I am not sure to understand to compatibility issue problem that you are describing between Trainer.predict() and PLForecasting.predict_step(), can you please elaborate?

@chengyineng38 your understanding is correct : backtest() heavily rely on historical_forecasts(). The series passed to these methods ultimately depends on what you want to do:

  • assess the performance of a model trained on a historic (old) dataset on more recent data: concatenate the old dataset to the new one (if there is no gap between the time indexes) or use just the recent dataset (some dates will be missing as some values are necessary to generate the first forecast), pass it as series and use start='first date in the recent dataset' and retrain=False.
  • assess the performance of a model on a new dataset: pass the new dataset as series, leave start empty, set retrain=False.
  • assess how a model would have performed on a given dataset with regular retraining : use a single dataset, retrain=True and start='date where model is expected to be functional'.

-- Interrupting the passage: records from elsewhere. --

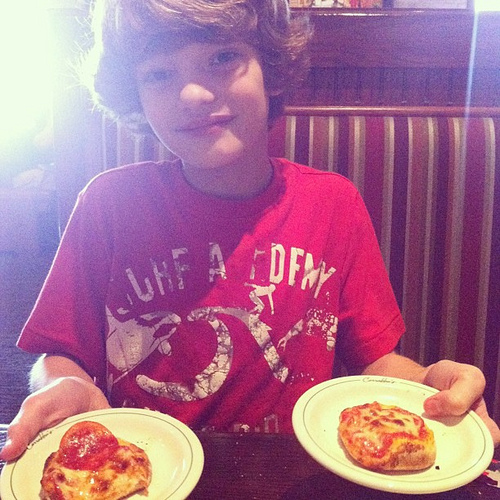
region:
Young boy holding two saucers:
[2, 0, 492, 430]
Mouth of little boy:
[163, 106, 242, 140]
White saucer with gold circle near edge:
[290, 372, 491, 492]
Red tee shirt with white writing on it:
[8, 155, 408, 451]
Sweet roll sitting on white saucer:
[336, 400, 436, 473]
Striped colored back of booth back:
[115, 98, 495, 378]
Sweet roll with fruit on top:
[37, 415, 162, 495]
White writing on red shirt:
[100, 241, 335, 297]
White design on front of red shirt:
[97, 282, 352, 398]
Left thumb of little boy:
[420, 368, 488, 418]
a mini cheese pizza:
[339, 400, 439, 474]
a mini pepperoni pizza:
[42, 420, 150, 498]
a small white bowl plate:
[0, 405, 207, 497]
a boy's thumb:
[418, 386, 479, 418]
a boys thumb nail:
[425, 400, 445, 418]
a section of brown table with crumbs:
[203, 435, 293, 498]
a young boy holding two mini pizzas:
[1, 2, 498, 499]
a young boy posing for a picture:
[0, 2, 499, 499]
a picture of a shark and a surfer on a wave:
[98, 239, 333, 388]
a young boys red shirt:
[11, 163, 407, 436]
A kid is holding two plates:
[5, 8, 492, 495]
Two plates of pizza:
[16, 380, 496, 496]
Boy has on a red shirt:
[0, 2, 478, 477]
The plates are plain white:
[3, 378, 490, 498]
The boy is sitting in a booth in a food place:
[6, 36, 494, 496]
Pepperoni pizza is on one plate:
[11, 390, 184, 497]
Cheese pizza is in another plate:
[315, 382, 466, 489]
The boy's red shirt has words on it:
[0, 6, 490, 491]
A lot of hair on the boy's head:
[83, 5, 303, 141]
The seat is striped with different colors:
[56, 85, 498, 431]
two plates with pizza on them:
[19, 380, 481, 495]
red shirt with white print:
[26, 165, 399, 447]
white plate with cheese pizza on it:
[283, 351, 475, 492]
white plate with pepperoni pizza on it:
[7, 403, 213, 498]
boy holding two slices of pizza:
[27, 6, 486, 488]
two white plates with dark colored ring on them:
[16, 369, 498, 481]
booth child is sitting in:
[60, 112, 495, 434]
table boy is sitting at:
[13, 413, 488, 498]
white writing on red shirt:
[109, 230, 338, 427]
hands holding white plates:
[8, 364, 479, 474]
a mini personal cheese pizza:
[340, 395, 438, 477]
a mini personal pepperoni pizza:
[33, 418, 153, 498]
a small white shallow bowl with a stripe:
[1, 406, 205, 496]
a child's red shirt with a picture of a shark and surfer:
[16, 160, 410, 407]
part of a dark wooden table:
[206, 433, 297, 498]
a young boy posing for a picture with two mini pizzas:
[1, 0, 498, 498]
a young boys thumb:
[421, 383, 483, 417]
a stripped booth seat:
[278, 100, 498, 338]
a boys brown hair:
[88, 1, 314, 109]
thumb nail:
[426, 402, 438, 417]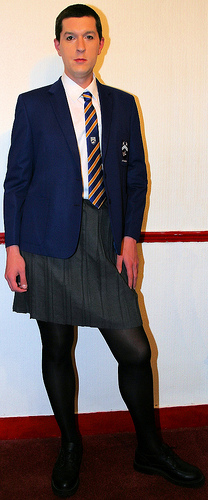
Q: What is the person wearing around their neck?
A: A neck tie.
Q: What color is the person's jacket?
A: Blue.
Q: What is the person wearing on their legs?
A: Stockings.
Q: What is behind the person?
A: The wall.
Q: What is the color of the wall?
A: White.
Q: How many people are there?
A: One.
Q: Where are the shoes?
A: On the person's feet.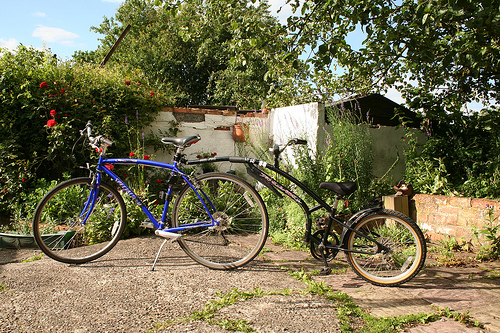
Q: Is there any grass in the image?
A: Yes, there is grass.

retrain indicates if the model should be retrain before predicting forecast_horizon, it will use the whole series up to start for the first training round if set to True. If retrain=False, the model won't be retrained at all.
start is used to indicate when the first forecast horizon should begin, particularly useful if retrain=True and you want the model to be trained on a large portion of the series. start=0.6 just means that the 60% of the dataset will be used to train the model, ie the Timestep at series[int(len(series)*0.6)] will be used as start value.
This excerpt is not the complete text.